● GIVEN PASSAGE

::::

According to police, the tractor-trailer was traveling along the inner loop of the Beltway headed from Virginia into Maryland when it suddenly swerved and jackknifed. The cab went through a bridge guardrail and fell into the river, partially submerging. The rig's trailer continued down the highway, traveling more than 100 yards north of the bridge before it stopped. No other vehicles were involved in the accident, police said.
Investigators said the cause of the accident still was unknown last night, but they said the rig may have been forced out of control by winds on the bridge. Winds of 28 miles an hour gusting to 46 miles an hour were reported yesterday.
"I got there about five minutes after it happened," said Peter Stankiewicz, 25, who was on his way at the time to his Air Force job in Virginia from his home in Gaithersburg. "I was about the 10th car in line, stopped on the bridge. I got out, asked what was happening, whether anybody had gone down there to get the guy out. They said no -- so I just went down.
"That really got me mad -- I mean, they [the other motorists] were just standing there. One guy was taking pictures," Stankiewicz said.
Stankiewicz said he was the first would-be rescuer into the approximately 35-degree water. He said three unidentified motorists scrambled down the gravel-covered embankment behind him and the four worked the driver free of the wreckage in a few minutes. The driver was submerged when they arrived, according to Stankiewicz, who was treated at Suburban for exposure.
Stankiewicz and the others continued mouth-to-mouth and cardiopulmonary resuscitation attempts until rescue workers from McLean and Montgomery County arrived. The three others "disappeared," said Stankiewicz, who learned the resuscitation as a water safety instructor "a long time ago," and he went to sit in the warm cab of a fire truck.
"I don't know what the guy's chances were anyway -- it was a long way down -- but if someone had gone down there sooner, I think it might have made a difference," said Stankiewicz.
An autopsy will be performed to determine the cause of the driver's death.

::::

● DATA EXTRACTS
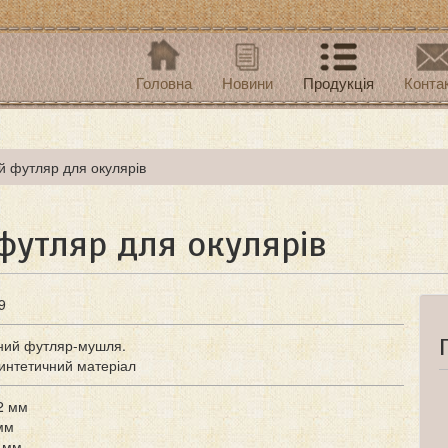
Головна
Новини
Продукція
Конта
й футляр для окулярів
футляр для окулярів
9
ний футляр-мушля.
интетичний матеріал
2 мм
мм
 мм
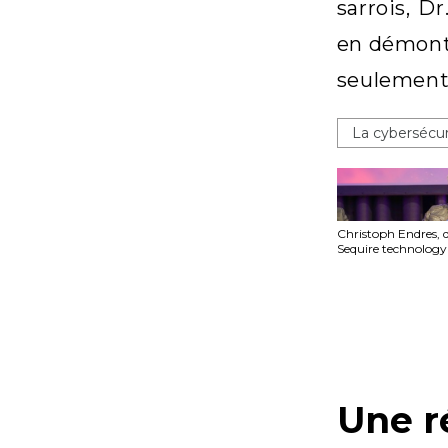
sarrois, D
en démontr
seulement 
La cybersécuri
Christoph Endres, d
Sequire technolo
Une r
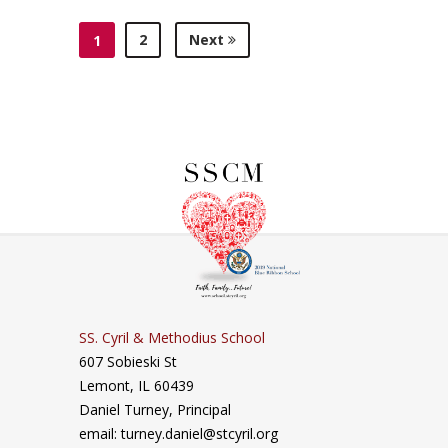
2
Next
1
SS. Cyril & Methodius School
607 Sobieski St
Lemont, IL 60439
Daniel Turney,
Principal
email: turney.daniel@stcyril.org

::::

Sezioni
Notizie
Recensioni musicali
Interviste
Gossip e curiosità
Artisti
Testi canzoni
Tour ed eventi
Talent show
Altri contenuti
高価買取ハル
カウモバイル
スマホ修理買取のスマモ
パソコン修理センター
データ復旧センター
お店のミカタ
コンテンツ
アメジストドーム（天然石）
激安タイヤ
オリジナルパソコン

::::

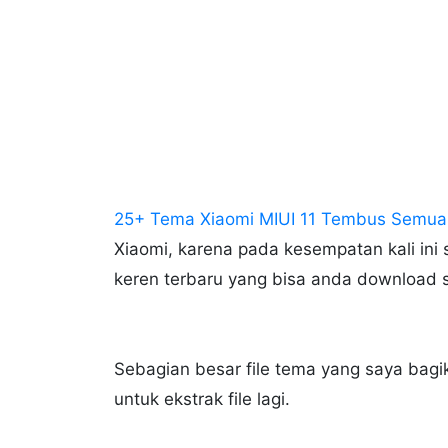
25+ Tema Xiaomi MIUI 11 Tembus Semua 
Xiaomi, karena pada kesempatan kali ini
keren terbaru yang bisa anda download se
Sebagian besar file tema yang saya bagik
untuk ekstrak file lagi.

::::

● QUESTIONS TO ANSWER
A - Answer these questions from the accident report:
(i) How far did the trailer travel north of the bridge before it stopped?
(ii) What wind speeds were reported?
(iii) How did Stankiewicz learn resuscitation?
B - Return the portion of the accident report starting at "Stankiewicz and the" and ending at "the driver's death.".

● ANSWER SECTION
A -
(i) More than 100 yards.
(ii) Winds of 28 miles an hour, gusting to 46 miles an hour.
(iii) As a water safety instructor, "a long time ago."

B -
Stankiewicz and the others continued mouth-to-mouth and cardiopulmonary resuscitation attempts until rescue workers from McLean and Montgomery County arrived. The three others "disappeared," said Stankiewicz, who learned the resuscitation as a water safety instructor "a long time ago," and he went to sit in the warm cab of a fire truck.
"I don't know what the guy's chances were anyway -- it was a long way down -- but if someone had gone down there sooner, I think it might have made a difference," said Stankiewicz.
An autopsy will be performed to determine the cause of the driver's death.